The sky, absent beneath the redwoods, cracked with thunder. Blanketed by the canopy, the rumble bounced off the tree trunks and echoed throughout the forest. The storm howled and hissed, and I swore it snickered. The world was truly against me. A ball of hopelessness lodged in my gut.
“What’s the problem in here?” He’d slipped into the cab for a quick second to shift us into another gear. Before I could open my mouth to answer, he was heading up again. I let out a stressed sigh.
There were many, Ryder.
For starters, the Voices had split, and they were probably the only ones who had a clear explanation as to what was happening to me. Oh, and per his little pep talk, I was being chased by nothing other than a demon. A demon. Not to mention with no license and with every lost arrow, I was further proving my worthlessness.
Not that I was anything special to begin with…
The despair felt as deadly as the teratorn, and it started to consume me. My neck drooped, my throat burning with self-pity. As my eyes, wet with tears and rain, fluttered shut, I went to rip the pendant from my neck. It burned as if it were metal that’d been sitting in the sun.

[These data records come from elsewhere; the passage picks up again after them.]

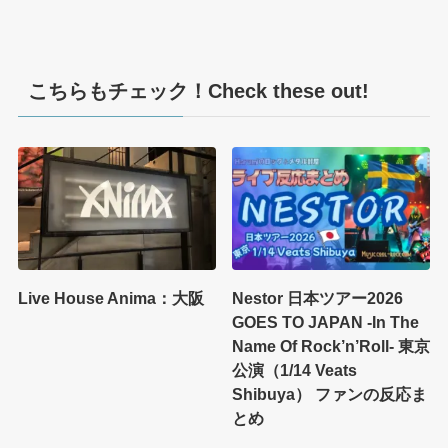
こちらもチェック！Check these out!
Live House Anima：大阪
Nestor 日本ツアー2026
GOES TO JAPAN -In The
Name Of Rock’n’Roll- 東京
公演（1/14 Veats
Shibuya） ファンの反応ま
とめ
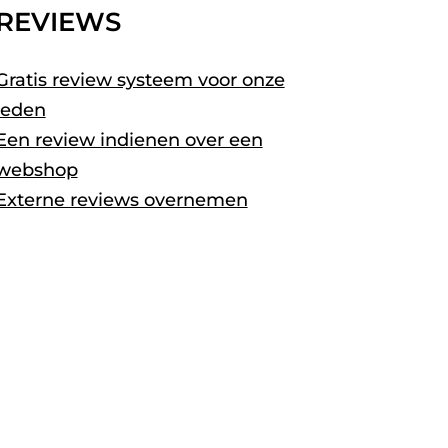
REVIEWS
Gratis review systeem voor onze
leden
Een review indienen over een
webshop
Externe reviews overnemen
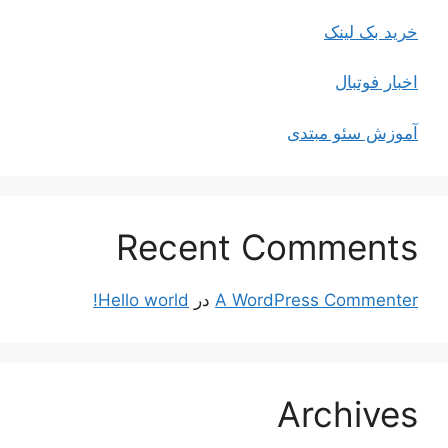
خرید بک لینک
اخبار فوتبال
آموزش سئو مبتدی
Recent Comments
A WordPress Commenter
در
Hello world!
Archives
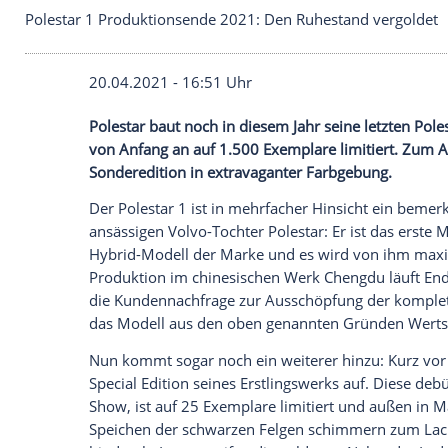
Polestar 1 Produktionsende 2021: Den Ruhestand 
20.04.2021 - 16:51 Uhr
Polestar baut noch in diesem Jahr seine 
von Anfang an auf 1.500 Exemplare limiti
Sonderedition
in extravaganter Farbgebu
Der
Polestar
1 ist in mehrfacher Hinsich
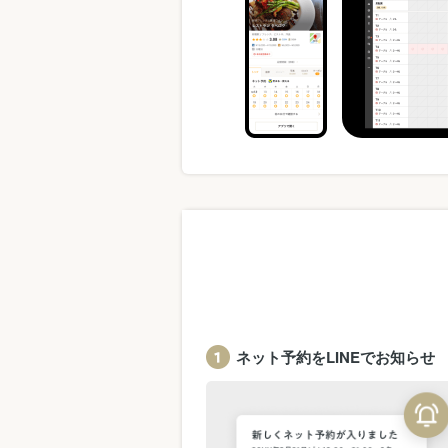
ネット予約をLINEでお知らせ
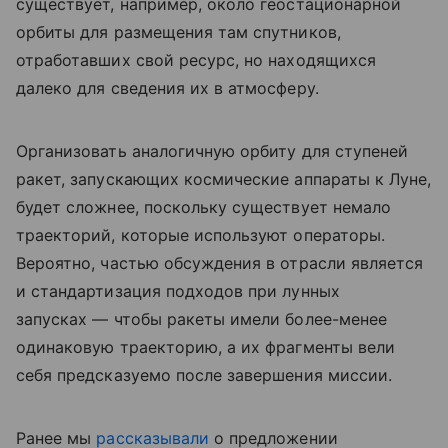
существует, например, около геостационарной
орбиты для размещения там спутников,
отработавших свой ресурс, но находящихся
далеко для сведения их в атмосферу.
Организовать аналогичную орбиту для ступеней
ракет, запускающих космические аппараты к Луне,
будет сложнее, поскольку существует немало
траекторий, которые используют операторы.
Вероятно, частью обсуждения в отрасли является
и стандартизация подходов при лунных
запусках — чтобы ракеты имели более-менее
одинаковую траекторию, а их фрагменты вели
себя предсказуемо после завершения миссии.
Ранее мы
рассказывали
о предложении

I yelped as it seared my flesh, but the physical pain brought me back to the moment—the truck barreling through the redwoods, the guy perched atop the driver’s window ledge screaming for my assistance—the moment I had just been ready to quit.

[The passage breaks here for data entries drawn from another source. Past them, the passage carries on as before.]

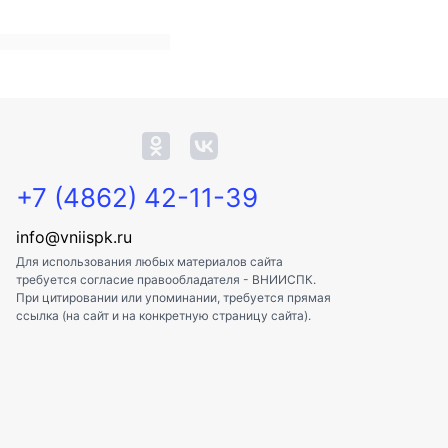
+7 (4862) 42-11-39
info@vniispk.ru
Для использования любых материалов сайта
требуется согласие правообладателя - ВНИИСПК.
При цитировании или упоминании, требуется прямая
ссылка (на сайт и на конкретную страницу сайта).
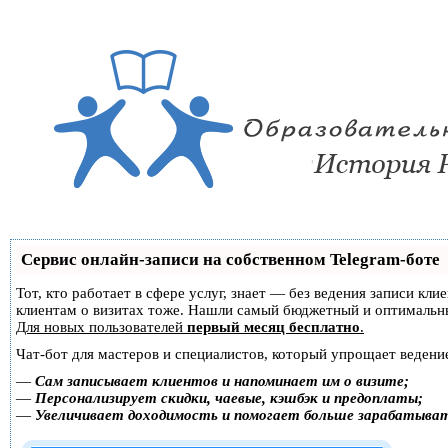
Сервис онлайн-записи на собственном Telegram-боте
Тот, кто работает в сфере услуг, знает — без ведения записи кл
клиентам о визитах тоже. Нашли самый бюджетный и оптимальн
Для новых пользователей
первый месяц бесплатно
.
Чат-бот для мастеров и специалистов, который упрощает ведение
—
Сам записывает клиентов и напоминает им о визите;
—
Персонализирует скидки, чаевые, кэшбэк и предоплаты;
—
Увеличивает доходимость и помогает больше зарабатыва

Giving up on myself had been the obvious choice because I was a failure in every sense of the word: I couldn’t drive, I couldn’t use a bow, I couldn’t graduate high school…I couldn’t save my mom. I looked at the heated mark from my necklace, the swelling already reduced.
Maybe this was a chance for me to prove otherwise.
With the demon closing in, it was now or never.
Treating the cushion like my surfboard, I balanced on its springs, maneuvering the jerky bumps and swerves as I would a restless, angry ocean. Arms out, the gear looped around my elbow, I joined Ryder, the midsummer monsoon rain beating into my soaked clothes like pellets. Squinting, I stared past the truck bed, the harshness of the storm turning branches into trolls and roots into ogres and boulders into monsters. Every shape, every shadow of the Santa Cruz mountains turned into something sinister.
I grabbed another arrow, its glittering silver-white tip catching my eye. Weightless in my hand as if carved from stardust, but sharper than a steel blade.
My target hovered above the asphalt’s yellow stripes in a glide. Its outstretched wings covered the width of each lane as it sped towards the exhaust, dangerously close to the truck bed. I almost choked on its stench, so rotten it stung my eyes, but I blinked through the burn and tried to ignore it.
Claws scraped metal as the teratorn kicked its legs out and drew upwards. I aimed for the center of the dark mass, hoping its heart lay in the middle of its chest. If demons had hearts, that is—it was more likely to be born of necromancy and decayed cartilage. Thin, avian limbs swung forwards, slamming into the bumper. The sudden jolt threw me off balance.
Yet another arrow plummeted to the ground.
The creature snapped its jowls and moved closer, teeth closing on the air. Up close, I could see every sickening detail—the clotted blood pumping through its infected follicles, the skeletal arch of its back. I fumbled with the remaining projectiles when the hooked edge of a wing grazed my cheek, and the monster circled back around.
“It’s preying on your fear—don’t let it toy with you!” Ryder called out, as if detecting the shift in me. “You can do this, River. I know you can.”